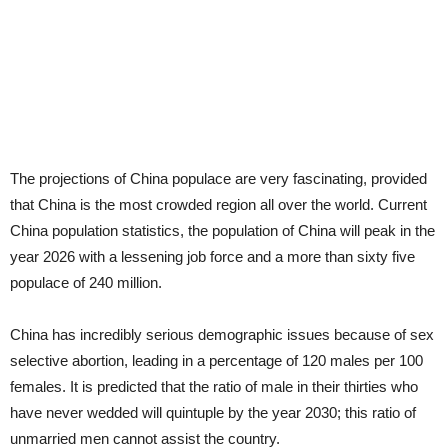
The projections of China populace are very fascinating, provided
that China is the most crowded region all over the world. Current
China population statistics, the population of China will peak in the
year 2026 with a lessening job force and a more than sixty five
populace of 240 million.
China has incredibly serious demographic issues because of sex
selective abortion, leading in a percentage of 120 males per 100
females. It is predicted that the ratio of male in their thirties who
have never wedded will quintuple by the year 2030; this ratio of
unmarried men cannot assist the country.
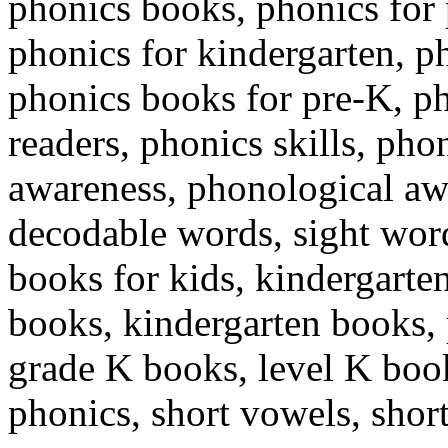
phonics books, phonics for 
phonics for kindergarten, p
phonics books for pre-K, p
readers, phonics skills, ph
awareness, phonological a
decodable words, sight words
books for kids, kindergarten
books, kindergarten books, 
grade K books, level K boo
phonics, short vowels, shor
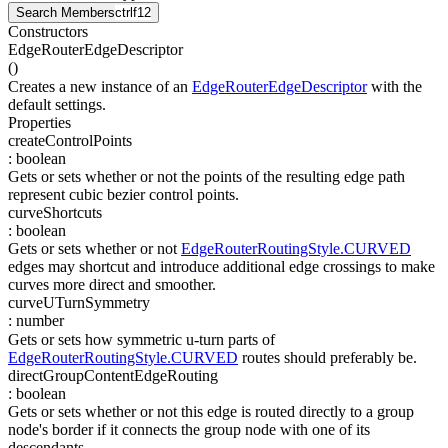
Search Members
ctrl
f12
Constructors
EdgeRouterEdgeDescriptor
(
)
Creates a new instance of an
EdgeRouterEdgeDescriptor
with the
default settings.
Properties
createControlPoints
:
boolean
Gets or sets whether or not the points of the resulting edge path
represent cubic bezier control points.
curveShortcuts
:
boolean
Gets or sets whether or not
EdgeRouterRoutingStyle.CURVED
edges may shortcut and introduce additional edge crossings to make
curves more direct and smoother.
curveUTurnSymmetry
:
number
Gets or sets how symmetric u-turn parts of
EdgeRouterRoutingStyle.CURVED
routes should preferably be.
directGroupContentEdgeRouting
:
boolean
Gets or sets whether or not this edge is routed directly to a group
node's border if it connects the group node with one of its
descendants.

==

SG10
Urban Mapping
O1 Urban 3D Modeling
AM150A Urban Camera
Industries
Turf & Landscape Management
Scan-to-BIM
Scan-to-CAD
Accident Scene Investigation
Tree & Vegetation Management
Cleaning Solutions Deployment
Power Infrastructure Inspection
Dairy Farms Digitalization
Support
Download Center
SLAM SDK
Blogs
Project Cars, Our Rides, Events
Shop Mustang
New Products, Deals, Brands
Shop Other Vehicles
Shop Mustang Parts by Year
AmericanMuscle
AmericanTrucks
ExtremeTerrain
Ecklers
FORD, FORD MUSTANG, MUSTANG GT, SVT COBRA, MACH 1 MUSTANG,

▶ Task details
Could you set down, word for word, only the lines above from the line with "Power Infrastructure Inspection" to the line with "FORD, FORD MUSTANG, MUSTANG", including both?

▶ Solution to the exercise
Power Infrastructure Inspection
Dairy Farms Digitalization
Support
Download Center
SLAM SDK
Blogs
Project Cars, Our Rides, Events
Shop Mustang
New Products, Deals, Brands
Shop Other Vehicles
Shop Mustang Parts by Year
AmericanMuscle
AmericanTrucks
ExtremeTerrain
Ecklers
FORD, FORD MUSTANG, MUSTANG GT, SVT COBRA, MACH 1 MUSTANG,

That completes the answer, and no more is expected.